EXERCISE BRIEF ▸
The expected output is each line in the data below that includes the string "Courtyard".
+--
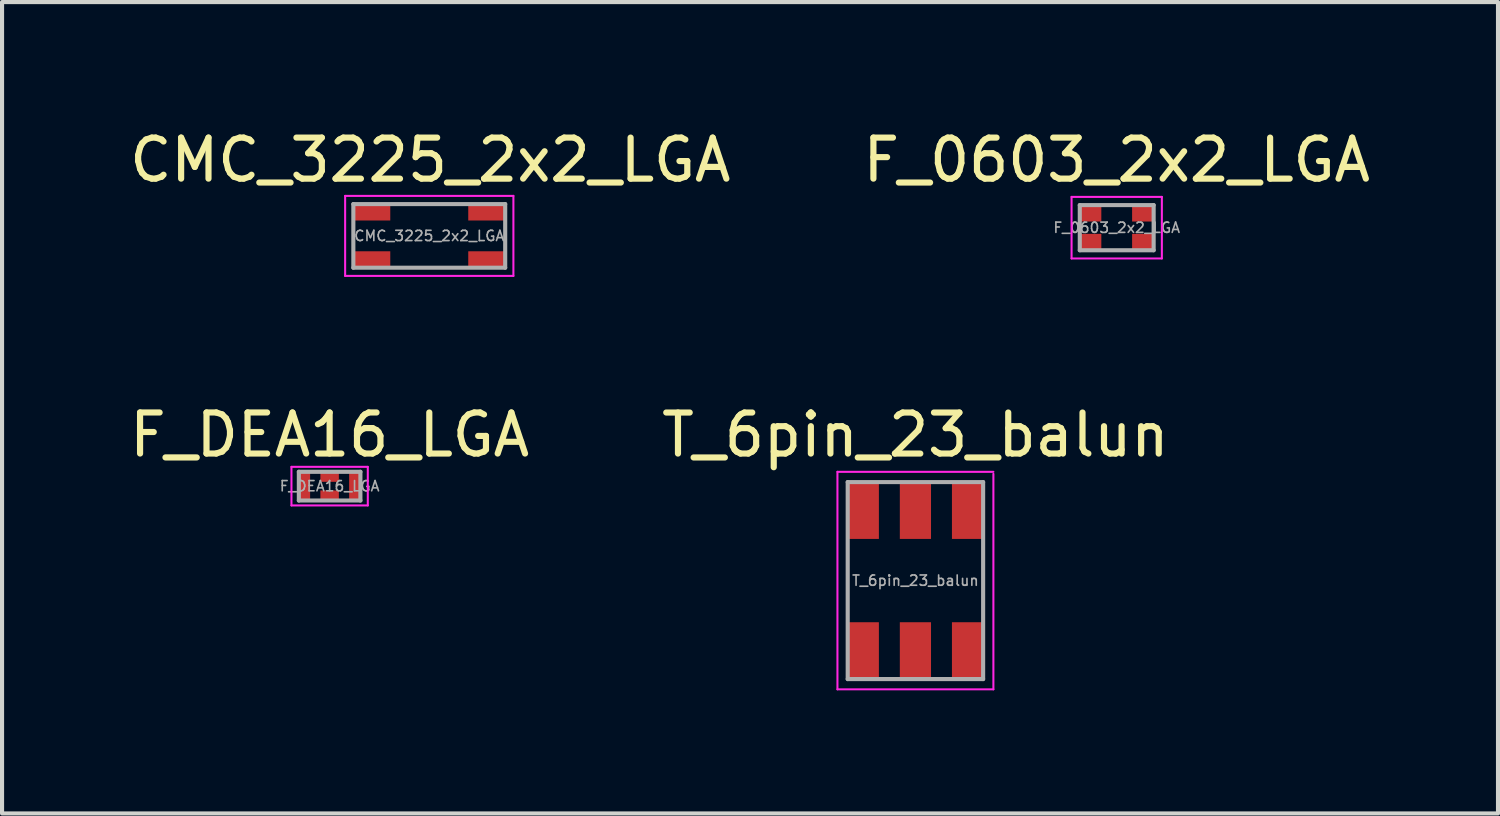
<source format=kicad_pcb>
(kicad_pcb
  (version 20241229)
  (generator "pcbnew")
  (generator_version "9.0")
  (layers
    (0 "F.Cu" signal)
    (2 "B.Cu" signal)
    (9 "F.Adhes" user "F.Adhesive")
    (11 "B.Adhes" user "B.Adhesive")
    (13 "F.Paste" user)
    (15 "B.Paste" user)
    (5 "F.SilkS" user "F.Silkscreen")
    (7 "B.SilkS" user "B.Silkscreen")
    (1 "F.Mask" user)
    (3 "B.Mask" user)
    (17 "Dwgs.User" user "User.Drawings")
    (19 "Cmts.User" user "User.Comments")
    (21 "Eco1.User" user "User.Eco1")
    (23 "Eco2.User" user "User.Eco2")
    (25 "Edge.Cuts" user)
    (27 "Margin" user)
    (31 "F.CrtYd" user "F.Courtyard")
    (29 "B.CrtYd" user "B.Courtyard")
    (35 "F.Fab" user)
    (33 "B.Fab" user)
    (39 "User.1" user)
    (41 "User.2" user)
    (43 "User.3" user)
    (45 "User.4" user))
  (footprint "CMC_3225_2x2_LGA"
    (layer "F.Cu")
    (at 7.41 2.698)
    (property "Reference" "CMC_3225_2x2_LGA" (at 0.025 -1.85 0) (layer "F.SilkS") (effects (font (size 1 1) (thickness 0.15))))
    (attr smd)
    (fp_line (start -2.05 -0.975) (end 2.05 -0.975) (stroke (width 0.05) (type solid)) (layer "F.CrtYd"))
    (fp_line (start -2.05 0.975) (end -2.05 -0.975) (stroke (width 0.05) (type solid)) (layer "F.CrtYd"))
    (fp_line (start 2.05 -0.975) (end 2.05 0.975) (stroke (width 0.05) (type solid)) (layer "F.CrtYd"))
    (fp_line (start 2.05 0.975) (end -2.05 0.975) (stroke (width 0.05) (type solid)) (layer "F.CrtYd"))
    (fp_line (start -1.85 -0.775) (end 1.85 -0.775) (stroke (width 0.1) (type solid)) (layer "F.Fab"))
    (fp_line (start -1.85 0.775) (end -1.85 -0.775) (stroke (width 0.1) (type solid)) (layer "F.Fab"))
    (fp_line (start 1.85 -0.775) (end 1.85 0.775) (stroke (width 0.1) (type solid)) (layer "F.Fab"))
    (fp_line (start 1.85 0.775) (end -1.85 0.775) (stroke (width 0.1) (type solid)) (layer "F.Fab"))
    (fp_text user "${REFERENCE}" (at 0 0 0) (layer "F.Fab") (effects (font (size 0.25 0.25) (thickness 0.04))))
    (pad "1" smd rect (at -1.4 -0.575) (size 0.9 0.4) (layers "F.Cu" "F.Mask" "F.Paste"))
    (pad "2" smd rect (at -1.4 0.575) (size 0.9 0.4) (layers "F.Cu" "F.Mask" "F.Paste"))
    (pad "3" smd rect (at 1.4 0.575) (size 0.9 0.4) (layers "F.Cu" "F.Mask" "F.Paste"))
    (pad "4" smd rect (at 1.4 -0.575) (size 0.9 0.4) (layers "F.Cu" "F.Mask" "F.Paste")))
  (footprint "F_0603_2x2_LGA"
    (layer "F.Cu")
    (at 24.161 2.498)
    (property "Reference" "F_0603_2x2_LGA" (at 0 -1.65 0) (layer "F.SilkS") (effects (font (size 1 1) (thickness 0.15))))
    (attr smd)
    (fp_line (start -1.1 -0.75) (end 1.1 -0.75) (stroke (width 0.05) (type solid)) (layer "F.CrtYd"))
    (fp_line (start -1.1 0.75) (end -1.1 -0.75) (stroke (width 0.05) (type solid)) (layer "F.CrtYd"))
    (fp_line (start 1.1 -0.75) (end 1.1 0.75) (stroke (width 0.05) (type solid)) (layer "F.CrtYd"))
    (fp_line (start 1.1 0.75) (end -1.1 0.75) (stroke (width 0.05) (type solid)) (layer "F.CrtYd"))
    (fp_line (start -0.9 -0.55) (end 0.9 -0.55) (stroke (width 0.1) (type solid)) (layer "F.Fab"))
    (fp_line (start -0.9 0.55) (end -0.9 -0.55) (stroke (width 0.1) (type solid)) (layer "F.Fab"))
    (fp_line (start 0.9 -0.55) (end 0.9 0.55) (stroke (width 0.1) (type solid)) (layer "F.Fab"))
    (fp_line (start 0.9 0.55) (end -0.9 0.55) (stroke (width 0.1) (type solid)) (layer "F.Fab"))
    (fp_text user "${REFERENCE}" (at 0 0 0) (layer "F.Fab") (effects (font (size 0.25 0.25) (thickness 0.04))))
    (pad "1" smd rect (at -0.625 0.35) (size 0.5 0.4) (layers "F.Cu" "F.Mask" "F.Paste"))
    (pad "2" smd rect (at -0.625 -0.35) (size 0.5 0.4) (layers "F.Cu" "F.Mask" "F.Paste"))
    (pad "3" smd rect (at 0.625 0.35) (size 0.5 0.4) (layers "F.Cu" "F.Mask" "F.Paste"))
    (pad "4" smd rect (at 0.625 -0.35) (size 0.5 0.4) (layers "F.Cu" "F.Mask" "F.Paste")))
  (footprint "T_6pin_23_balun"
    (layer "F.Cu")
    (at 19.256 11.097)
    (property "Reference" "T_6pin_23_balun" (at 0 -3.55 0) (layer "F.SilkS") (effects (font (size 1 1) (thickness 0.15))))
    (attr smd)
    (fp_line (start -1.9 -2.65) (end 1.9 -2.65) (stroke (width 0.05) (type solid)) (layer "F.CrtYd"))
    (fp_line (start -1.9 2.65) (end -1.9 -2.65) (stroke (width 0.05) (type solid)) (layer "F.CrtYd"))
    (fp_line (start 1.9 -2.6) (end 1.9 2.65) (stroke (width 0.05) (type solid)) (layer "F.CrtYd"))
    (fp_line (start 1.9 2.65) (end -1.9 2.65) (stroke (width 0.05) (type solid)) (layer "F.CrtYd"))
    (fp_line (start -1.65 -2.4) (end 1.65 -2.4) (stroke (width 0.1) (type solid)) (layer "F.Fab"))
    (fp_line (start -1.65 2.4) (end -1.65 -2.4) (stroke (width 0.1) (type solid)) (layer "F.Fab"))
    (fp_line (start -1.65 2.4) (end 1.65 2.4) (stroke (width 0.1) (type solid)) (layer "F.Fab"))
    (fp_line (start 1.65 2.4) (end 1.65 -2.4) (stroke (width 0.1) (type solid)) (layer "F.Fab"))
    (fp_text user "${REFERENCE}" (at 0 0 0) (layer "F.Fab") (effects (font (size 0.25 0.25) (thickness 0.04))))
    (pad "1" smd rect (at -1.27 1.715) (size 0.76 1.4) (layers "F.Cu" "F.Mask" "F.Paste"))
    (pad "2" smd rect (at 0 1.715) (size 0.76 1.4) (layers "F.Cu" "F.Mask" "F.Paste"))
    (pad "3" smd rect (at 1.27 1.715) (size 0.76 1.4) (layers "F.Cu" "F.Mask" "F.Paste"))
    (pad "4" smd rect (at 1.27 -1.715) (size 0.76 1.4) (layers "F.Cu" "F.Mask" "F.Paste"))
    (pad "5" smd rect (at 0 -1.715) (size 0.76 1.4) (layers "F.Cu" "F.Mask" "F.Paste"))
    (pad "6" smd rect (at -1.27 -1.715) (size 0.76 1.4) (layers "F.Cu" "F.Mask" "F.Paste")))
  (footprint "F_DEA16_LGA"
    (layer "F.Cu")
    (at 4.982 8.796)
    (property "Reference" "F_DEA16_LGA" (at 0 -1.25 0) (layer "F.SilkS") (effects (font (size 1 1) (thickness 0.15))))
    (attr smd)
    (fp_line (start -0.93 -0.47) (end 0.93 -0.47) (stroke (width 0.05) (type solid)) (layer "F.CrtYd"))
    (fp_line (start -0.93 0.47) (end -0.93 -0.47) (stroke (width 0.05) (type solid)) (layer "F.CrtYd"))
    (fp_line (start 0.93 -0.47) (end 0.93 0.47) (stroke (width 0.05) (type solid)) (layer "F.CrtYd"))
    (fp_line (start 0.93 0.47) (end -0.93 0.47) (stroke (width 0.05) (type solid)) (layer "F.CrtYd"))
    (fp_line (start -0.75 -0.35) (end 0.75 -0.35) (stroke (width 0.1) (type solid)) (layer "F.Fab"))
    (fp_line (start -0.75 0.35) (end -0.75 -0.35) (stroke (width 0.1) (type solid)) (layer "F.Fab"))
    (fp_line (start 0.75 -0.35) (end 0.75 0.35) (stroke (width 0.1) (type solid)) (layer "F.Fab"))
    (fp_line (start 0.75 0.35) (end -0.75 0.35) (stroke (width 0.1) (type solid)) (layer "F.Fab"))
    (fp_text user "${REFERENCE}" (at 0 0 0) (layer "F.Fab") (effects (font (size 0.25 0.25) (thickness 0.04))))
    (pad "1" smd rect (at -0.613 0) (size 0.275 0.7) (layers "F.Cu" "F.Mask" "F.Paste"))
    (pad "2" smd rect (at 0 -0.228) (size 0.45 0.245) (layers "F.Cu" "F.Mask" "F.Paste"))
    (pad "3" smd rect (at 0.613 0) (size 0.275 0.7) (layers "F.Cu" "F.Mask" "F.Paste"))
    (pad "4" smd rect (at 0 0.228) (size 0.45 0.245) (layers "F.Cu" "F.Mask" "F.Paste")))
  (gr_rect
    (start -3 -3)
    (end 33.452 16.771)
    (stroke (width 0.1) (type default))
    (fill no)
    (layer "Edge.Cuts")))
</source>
+--
EXERCISE ANSWER ▸
    (31 "F.CrtYd" user "F.Courtyard")
    (29 "B.CrtYd" user "B.Courtyard")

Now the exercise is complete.